Dodge & Cox produced returns for its balanced portfolios ranging from 1.6% to 3.3%, net of fees, depending on investment restrictions and differences in asset allocation. This trailed the performance of a 60% S&P 500 Index / 40% Lehman Aggregate benchmark, which would have returned 6.2% during 2007. The portfolio’s value emphasis detracted from results relative to the S&P 500 despite a substantial underweight in financial issues, the S&P 500’s weakest sector in 2007. Bond portfolio results relative to that of the Lehmann Aggregate Index were impacted by their shorter duration, as interest rates declined substantially, and by greater exposure to lower-rated corporate debt.

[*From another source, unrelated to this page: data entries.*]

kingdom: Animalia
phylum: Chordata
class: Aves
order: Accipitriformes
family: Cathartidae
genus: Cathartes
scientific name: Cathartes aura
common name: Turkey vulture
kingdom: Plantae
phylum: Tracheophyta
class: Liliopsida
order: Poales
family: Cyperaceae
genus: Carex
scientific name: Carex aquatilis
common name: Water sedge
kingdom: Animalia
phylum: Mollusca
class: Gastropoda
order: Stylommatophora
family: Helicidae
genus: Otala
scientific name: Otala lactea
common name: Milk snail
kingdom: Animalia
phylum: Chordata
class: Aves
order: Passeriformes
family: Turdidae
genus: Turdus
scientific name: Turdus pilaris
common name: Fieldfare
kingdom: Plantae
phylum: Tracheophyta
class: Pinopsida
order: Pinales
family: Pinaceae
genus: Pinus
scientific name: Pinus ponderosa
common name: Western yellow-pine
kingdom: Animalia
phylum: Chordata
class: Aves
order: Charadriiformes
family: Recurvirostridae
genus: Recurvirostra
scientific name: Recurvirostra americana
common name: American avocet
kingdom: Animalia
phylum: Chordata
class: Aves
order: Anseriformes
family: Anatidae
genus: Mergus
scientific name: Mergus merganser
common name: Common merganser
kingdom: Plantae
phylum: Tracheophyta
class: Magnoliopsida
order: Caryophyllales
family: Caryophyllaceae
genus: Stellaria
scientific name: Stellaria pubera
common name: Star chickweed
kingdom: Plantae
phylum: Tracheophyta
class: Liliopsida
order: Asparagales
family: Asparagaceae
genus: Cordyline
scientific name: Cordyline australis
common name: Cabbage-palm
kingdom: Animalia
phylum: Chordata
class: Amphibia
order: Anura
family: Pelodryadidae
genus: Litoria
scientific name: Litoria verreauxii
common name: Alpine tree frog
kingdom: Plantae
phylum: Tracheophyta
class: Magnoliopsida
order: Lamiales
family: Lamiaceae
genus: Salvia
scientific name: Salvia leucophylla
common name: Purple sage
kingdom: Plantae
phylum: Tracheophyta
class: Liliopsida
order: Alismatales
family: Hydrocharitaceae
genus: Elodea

Jennison Associates managed four separate bond portfolios at year-end and produced returns ranging from 7.3% to 8.75%, net of fees, for 2007. These results substantially exceeded the Lehman Aggregate Index’s 6.97% return due primarily to Jennison’s yield curve strategy, as the Federal Reserve began lowering rates at mid-year 2007, steepening the curve, and to the portfolios’ emphasis on high credit quality. The firm has been very successful in profiting from aberrations in yield curve shapes, most recently during 2005, and had viewed credit and mortgage spreads as far too tight at the start of 2007. The portfolio had consequently been underweight in both sectors and emphasized higher quality issues. With subprime concerns making headlines over the summer, this paid off handsomely as corporate and mortgage spreads widened sharply on concerns over market liquidity and a possible recession. As the year ended, Jennison began to expand its mortgage exposure as credit spreads became far more attractive.

RhumbLine Advisers managed two indexed portfolios at year-end, both benchmarked against the S&P 500. Results for the year ranged from 5.5% to 6.25%, matching or exceeding the benchmark’s 5.5% return. Results differed between the two portfolios due to customized SRI restrictions. Of the industries affected by screens — pharmaceuticals and health management, aerospace and defense, and tobacco — many tobacco and defense-related issues produced strong results during 2007, while the impact of healthcare restrictions was mixed. Tobacco stocks, which exhibit defensive characteristics and predictable cash flow, were particularly strong as economic growth slowed globally. Re-weighting and reallocation from the restricted securities to unrestricted names offset some, but not all, of the negative impact of the restrictions. In healthcare, some of the largest restricted pharmaceutical companies posted negative returns, and greater weighting of unrestricted health management and medical device companies contributed positively to results.